- 取り組む課題
[1] OSC についての文章では、OSC メッセージを受信する側を何と呼んでいますか。
[2] OSC についての文章を、最後の文の後から書き継いでください。

- 読む文章
□ □ □ □ □
Open Sound Control (OSC) について
OSC とは
簡単に言うと「コンピュータやシンセサイザー、マルチメディア・ツール等の間で、ネットワーク上でリアルタイムにコミュニケーションを図る為の通信プロトコル」です。
通信速度や転送データの柔軟性を向上させた MIDI の後継的規格として開発されました。
Wikipedia の OSC 欄に詳しく書いてあるので参照してください。
ただ現時点で初心者目線で感じたのは、やはり「音楽用途としては、MIDI の方が普及していてわかりやすい」と思いました。
実際、MIDI と役割的にかぶる事が多くて、「これなら MIDI を使った方が簡単」と思う部分もあるので、適材適所でチョイスするのがいいでしょう。
しかし OSC は、音楽用途だけじゃなく、映像系や Web 系ツール、プログラミング言語等とも連携が取れるので、マルチメディア全体での連携ツールと考えると MIDI より遥かに可能性を感じます。
また、OSC はネットワークを使用するので、MIDI の様に専用機器を買ったりする必要が無い分、廉価で済むという利点もあります。
ちなみに、OSC メッセージを送信する側を OSC クライアント、受信する側を OSC サーバーと言います。
OSC 受信設定
環境設定パネルの OSC タブを開きます。
そして上段にある "Enable Server" をオンにするだけで、Renoise OSC サーバーが起動し、受信可能状態になります。

Enable Server
ここをオンにする事で Renoise OSC サーバーが起動します。
OSC サーバーを起動すると、ネットワーク・ポートをリスニング状態にするという事なので、セキュリティに関しては注意をする必要があります。
外部から Renoise を操れるという事は、外部からコンピューターも操れるようになるという事です。
受信メッセージの表示欄
外部から OSC メッセージを受信すると、ここに表示されます。
上の図で、/song/bpm with 1 arguments と表示されていますが、この "arguments"(直訳すると"引数、変数")はパラメーターの値だと思ってください。
その値が間違った形式で書かれていた場合、コマンドの後に (REJECTED)(直訳すると"拒絶された")と表示されます。
□ □ □ □ □
- データ抜粋

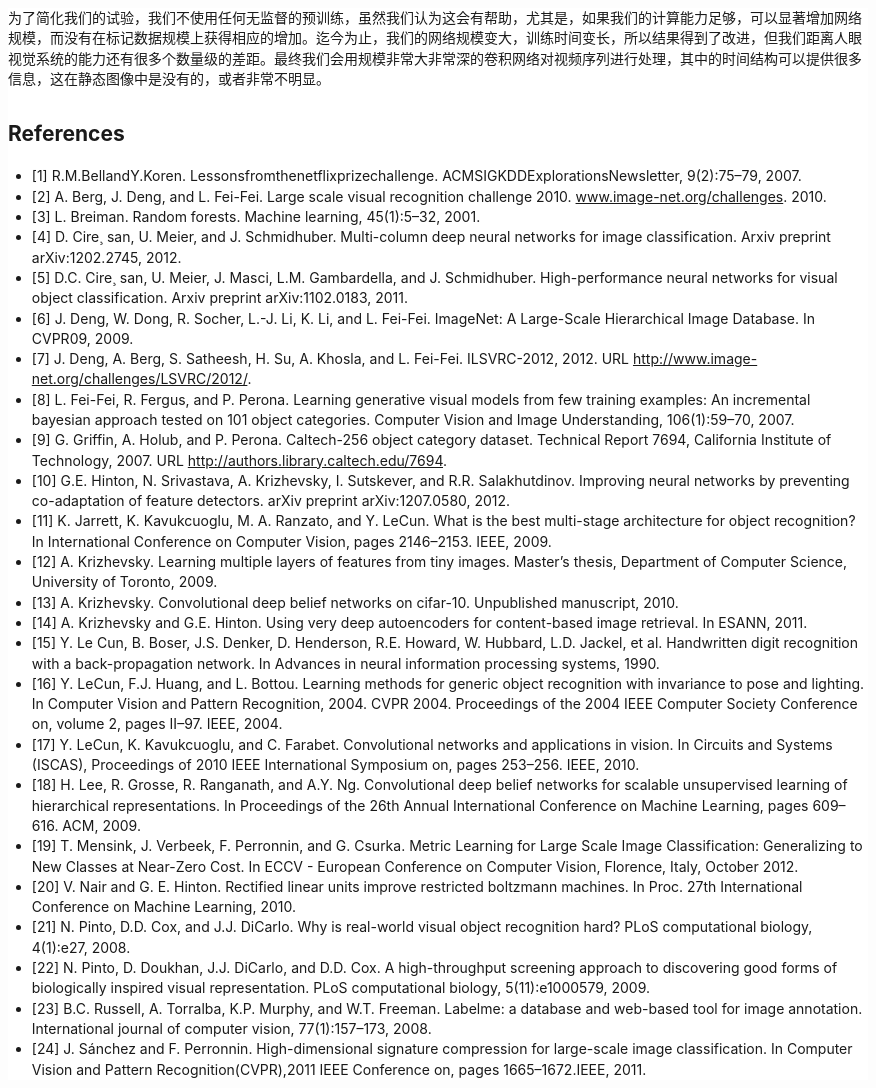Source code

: 为了简化我们的试验，我们不使用任何无监督的预训练，虽然我们认为这会有帮助，尤其是，如果我们的计算能力足够，可以显著增加网络规模，而没有在标记数据规模上获得相应的增加。迄今为止，我们的网络规模变大，训练时间变长，所以结果得到了改进，但我们距离人眼视觉系统的能力还有很多个数量级的差距。最终我们会用规模非常大非常深的卷积网络对视频序列进行处理，其中的时间结构可以提供很多信息，这在静态图像中是没有的，或者非常不明显。

## References

- [1] R.M.BellandY.Koren. Lessonsfromthenetflixprizechallenge. ACMSIGKDDExplorationsNewsletter, 9(2):75–79, 2007.
- [2] A. Berg, J. Deng, and L. Fei-Fei. Large scale visual recognition challenge 2010. www.image-net.org/challenges. 2010.
- [3] L. Breiman. Random forests. Machine learning, 45(1):5–32, 2001.
- [4] D. Cire¸ san, U. Meier, and J. Schmidhuber. Multi-column deep neural networks for image classification. Arxiv preprint arXiv:1202.2745, 2012.
- [5] D.C. Cire¸ san, U. Meier, J. Masci, L.M. Gambardella, and J. Schmidhuber. High-performance neural networks for visual object classification. Arxiv preprint arXiv:1102.0183, 2011.
- [6] J. Deng, W. Dong, R. Socher, L.-J. Li, K. Li, and L. Fei-Fei. ImageNet: A Large-Scale Hierarchical Image Database. In CVPR09, 2009.
- [7] J. Deng, A. Berg, S. Satheesh, H. Su, A. Khosla, and L. Fei-Fei. ILSVRC-2012, 2012. URL http://www.image-net.org/challenges/LSVRC/2012/.
- [8] L. Fei-Fei, R. Fergus, and P. Perona. Learning generative visual models from few training examples: An incremental bayesian approach tested on 101 object categories. Computer Vision and Image Understanding, 106(1):59–70, 2007.
- [9] G. Griffin, A. Holub, and P. Perona. Caltech-256 object category dataset. Technical Report 7694, California Institute of Technology, 2007. URL http://authors.library.caltech.edu/7694.
- [10] G.E. Hinton, N. Srivastava, A. Krizhevsky, I. Sutskever, and R.R. Salakhutdinov. Improving neural networks by preventing co-adaptation of feature detectors. arXiv preprint arXiv:1207.0580, 2012.
- [11] K. Jarrett, K. Kavukcuoglu, M. A. Ranzato, and Y. LeCun. What is the best multi-stage architecture for object recognition? In International Conference on Computer Vision, pages 2146–2153. IEEE, 2009.
- [12] A. Krizhevsky. Learning multiple layers of features from tiny images. Master’s thesis, Department of Computer Science, University of Toronto, 2009.
- [13] A. Krizhevsky. Convolutional deep belief networks on cifar-10. Unpublished manuscript, 2010.
- [14] A. Krizhevsky and G.E. Hinton. Using very deep autoencoders for content-based image retrieval. In ESANN, 2011.
- [15] Y. Le Cun, B. Boser, J.S. Denker, D. Henderson, R.E. Howard, W. Hubbard, L.D. Jackel, et al. Handwritten digit recognition with a back-propagation network. In Advances in neural information processing systems, 1990.
- [16] Y. LeCun, F.J. Huang, and L. Bottou. Learning methods for generic object recognition with invariance to pose and lighting. In Computer Vision and Pattern Recognition, 2004. CVPR 2004. Proceedings of the 2004 IEEE Computer Society Conference on, volume 2, pages II–97. IEEE, 2004.
- [17] Y. LeCun, K. Kavukcuoglu, and C. Farabet. Convolutional networks and applications in vision. In Circuits and Systems (ISCAS), Proceedings of 2010 IEEE International Symposium on, pages 253–256. IEEE, 2010.
- [18] H. Lee, R. Grosse, R. Ranganath, and A.Y. Ng. Convolutional deep belief networks for scalable unsupervised learning of hierarchical representations. In Proceedings of the 26th Annual International Conference on Machine Learning, pages 609–616. ACM, 2009.
- [19] T. Mensink, J. Verbeek, F. Perronnin, and G. Csurka. Metric Learning for Large Scale Image Classification: Generalizing to New Classes at Near-Zero Cost. In ECCV - European Conference on Computer Vision, Florence, Italy, October 2012.
- [20] V. Nair and G. E. Hinton. Rectified linear units improve restricted boltzmann machines. In Proc. 27th International Conference on Machine Learning, 2010.
- [21] N. Pinto, D.D. Cox, and J.J. DiCarlo. Why is real-world visual object recognition hard? PLoS computational biology, 4(1):e27, 2008.
- [22] N. Pinto, D. Doukhan, J.J. DiCarlo, and D.D. Cox. A high-throughput screening approach to discovering good forms of biologically inspired visual representation. PLoS computational biology, 5(11):e1000579, 2009.
- [23] B.C. Russell, A. Torralba, K.P. Murphy, and W.T. Freeman. Labelme: a database and web-based tool for image annotation. International journal of computer vision, 77(1):157–173, 2008.
- [24] J. Sánchez and F. Perronnin. High-dimensional signature compression for large-scale image classification. In Computer Vision and Pattern Recognition(CVPR),2011 IEEE Conference on, pages 1665–1672.IEEE, 2011.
□ □ □ □ □
- 課題ごとの解答
[1] OSC サーバー

[2]
Protocol
Renoise のサーバーが使うプロトコルの選択
- Udp・・・転送速度が早く安定しているが、メッセージを確実に伝える信頼性が劣る
- Tcp・・・メッセージを確実に伝える信頼性は高いが、転送速度が劣る
Port
Renoise サーバーがリスニングするポート番号の設定。
マンションに例えると部屋番号のような物だそうです。
一般的には1024より大きい番号を使います。
また、現在使用しているコンピューター以外のクライアントとコミュニケーションする場合、ここで設定したポート番号がファイヤーウォールでブロックされていない事を確認してください。
Renoise OSC コマンド
環境設定パネルの OSC タブの下段に OSC コマンド表があります。
各コマンドを選択すると、下部に簡単な説明が表示されます。

このコマンド表のわかりにくい部分を少し説明します。
XXX
トラックやエフェクターの並び順をここに指定します。
現在選択中のものを指定したい場合は、-1 を使います。
例) /renoise/song/track/3/device/-1/bypass 1
(トラック3で現在選択しているエフェクターのバイパスをオンにする)
(number)・・・数字
コマンドの値に数字を指定せよ、という意味。
数値の指定の仕方はコマンドによって違うので、コマンド表の下部に出る説明を見てください。
現在選択中のものを指定したい場合は、-1 を使います。
例) /renoise/song/bpm 110 (BPMを110に設定)
例) /renoise/song/track/-1/device/-1/set_parameter_by_index 3 0.9
(選択中のトラック、選択中のデバイスの、3つ目のパラメーターを 90% にする)
例) /renoise/trigger/note_on -1 -1 48 127
(選択中のインストゥルメント、選択中のトラック上で、C-4 をベロシティ値 127 で鳴らす)
(boolean)・・・オン/オフ
コマンドの値にオン又はオフを指定せよ、という意味。オンは 1 (true)、オフは 0 (false) で指定します。
例) /renoise/song/edit/mode 1 (エディット・モードをオン)
特殊なコマンド
/renoise/evaluate(string)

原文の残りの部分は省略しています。